Another challenge I foresee is my husband. I love him and he always tries to support me in everything I do but his weight just is not a struggle for him like it is for me. He can handle having fast food french fries and still manage to lose weight. I just think about a Kid's Meal and gain 5 pounds. Or so it seems. Last night he got me a grilled chicken salad at Chick Fil A and what does he bring home? A spicy chicken sandwich (fine by me, I think they're gross) and FRENCH FRIES!!! You can't fight the smell or the feeling of being deprived watching someone eat them. When I finished my salad and felt great - not that yucky my arteries are coated with grease and my stomach is going to explode feeling - I was thankful I made the right choice and only ate one of his fries. It was delicious but there is no more satisfaction that would have been gained for me to eat any more than that one.
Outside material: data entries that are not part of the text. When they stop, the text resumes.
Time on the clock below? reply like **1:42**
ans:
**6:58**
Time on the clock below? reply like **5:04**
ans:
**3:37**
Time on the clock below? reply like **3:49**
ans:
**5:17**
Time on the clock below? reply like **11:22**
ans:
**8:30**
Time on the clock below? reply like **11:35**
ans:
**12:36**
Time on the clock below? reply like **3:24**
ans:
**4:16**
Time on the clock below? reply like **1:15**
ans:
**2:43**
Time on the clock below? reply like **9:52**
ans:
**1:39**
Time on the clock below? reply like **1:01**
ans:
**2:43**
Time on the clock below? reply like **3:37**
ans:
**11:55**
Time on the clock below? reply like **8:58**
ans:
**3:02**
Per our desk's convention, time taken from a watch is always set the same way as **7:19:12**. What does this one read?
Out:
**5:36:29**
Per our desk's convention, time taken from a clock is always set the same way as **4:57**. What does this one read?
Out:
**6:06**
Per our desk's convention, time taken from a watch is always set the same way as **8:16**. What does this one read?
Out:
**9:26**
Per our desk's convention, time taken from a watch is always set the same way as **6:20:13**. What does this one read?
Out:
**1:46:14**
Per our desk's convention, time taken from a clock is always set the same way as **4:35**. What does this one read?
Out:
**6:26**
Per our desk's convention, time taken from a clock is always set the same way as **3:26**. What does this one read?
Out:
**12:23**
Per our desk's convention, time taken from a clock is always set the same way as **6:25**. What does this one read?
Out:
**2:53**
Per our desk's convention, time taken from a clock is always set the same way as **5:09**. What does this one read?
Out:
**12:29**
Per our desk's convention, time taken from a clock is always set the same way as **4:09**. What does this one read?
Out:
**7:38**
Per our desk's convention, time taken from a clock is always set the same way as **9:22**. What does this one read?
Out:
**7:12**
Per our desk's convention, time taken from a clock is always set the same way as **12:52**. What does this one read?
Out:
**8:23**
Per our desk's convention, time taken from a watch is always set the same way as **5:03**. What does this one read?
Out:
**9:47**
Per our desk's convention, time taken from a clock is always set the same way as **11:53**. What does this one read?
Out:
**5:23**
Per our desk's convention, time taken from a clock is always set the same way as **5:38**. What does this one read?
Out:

It has been a very long time since I have felt that way and I am hoping I can continue with that strength and determination. I don't want to have any No-No foods but I think I cannot in good faith bring home chocolate chip cookies. I just can't control myself. I don't see any reason why we can't go out to the Cookie Company for a treat every now and then, though!!!

My time has run out. Sesame Street has ended and it's time for part two of my snack. 10 mini club crackers and 1/2 TBS of peanut butter. Eventually I'll have some whole wheat crackers but I can't be wasteful and just toss the perfectly good crackers we have right now. Proud of myself for eating that banana already. I really do despise the texture and aftertaste!!!